### Data for the task
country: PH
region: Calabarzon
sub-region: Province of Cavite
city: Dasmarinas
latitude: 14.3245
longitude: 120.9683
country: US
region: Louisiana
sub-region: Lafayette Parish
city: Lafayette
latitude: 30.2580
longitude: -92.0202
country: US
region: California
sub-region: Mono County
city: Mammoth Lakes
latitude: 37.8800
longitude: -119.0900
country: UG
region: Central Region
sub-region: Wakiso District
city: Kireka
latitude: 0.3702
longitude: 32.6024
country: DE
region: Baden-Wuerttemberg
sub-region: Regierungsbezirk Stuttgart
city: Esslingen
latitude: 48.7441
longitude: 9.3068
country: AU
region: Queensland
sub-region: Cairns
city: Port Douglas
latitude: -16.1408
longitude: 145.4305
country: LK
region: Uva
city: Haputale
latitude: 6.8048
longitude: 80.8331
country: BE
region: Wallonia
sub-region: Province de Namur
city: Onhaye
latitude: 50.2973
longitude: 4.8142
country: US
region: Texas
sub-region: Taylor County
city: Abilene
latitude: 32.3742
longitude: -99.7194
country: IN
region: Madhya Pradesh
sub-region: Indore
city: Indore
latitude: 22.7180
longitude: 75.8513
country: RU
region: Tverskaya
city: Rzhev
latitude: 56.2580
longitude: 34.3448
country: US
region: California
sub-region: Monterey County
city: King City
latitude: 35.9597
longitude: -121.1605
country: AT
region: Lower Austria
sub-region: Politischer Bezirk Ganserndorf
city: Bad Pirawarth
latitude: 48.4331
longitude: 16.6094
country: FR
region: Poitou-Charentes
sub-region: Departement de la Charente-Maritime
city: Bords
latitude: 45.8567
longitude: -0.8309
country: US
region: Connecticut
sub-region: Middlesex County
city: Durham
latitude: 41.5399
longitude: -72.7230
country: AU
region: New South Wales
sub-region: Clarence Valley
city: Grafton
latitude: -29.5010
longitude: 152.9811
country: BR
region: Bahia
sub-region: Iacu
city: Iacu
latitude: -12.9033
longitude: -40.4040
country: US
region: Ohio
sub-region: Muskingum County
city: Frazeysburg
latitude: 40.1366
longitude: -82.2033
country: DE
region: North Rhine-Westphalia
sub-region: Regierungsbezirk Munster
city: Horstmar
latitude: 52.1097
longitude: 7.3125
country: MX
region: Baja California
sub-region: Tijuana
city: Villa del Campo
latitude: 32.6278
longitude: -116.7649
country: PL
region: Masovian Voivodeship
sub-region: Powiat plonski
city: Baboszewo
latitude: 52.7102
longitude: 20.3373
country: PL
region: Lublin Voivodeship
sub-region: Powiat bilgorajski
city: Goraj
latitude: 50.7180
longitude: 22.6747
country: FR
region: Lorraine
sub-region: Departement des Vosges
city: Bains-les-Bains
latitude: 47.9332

### Request
Rewrite the material from the line that has "latitude: 6.8048" through the line that has "longitude: 75.8513", changing "city" to "town" and leaving all else unchanged. Give only those lines.

### Correct answer
latitude: 6.8048
longitude: 80.8331
country: BE
region: Wallonia
sub-region: Province de Namur
town: Onhaye
latitude: 50.2973
longitude: 4.8142
country: US
region: Texas
sub-region: Taylor County
town: Abilene
latitude: 32.3742
longitude: -99.7194
country: IN
region: Madhya Pradesh
sub-region: Indore
town: Indore
latitude: 22.7180
longitude: 75.8513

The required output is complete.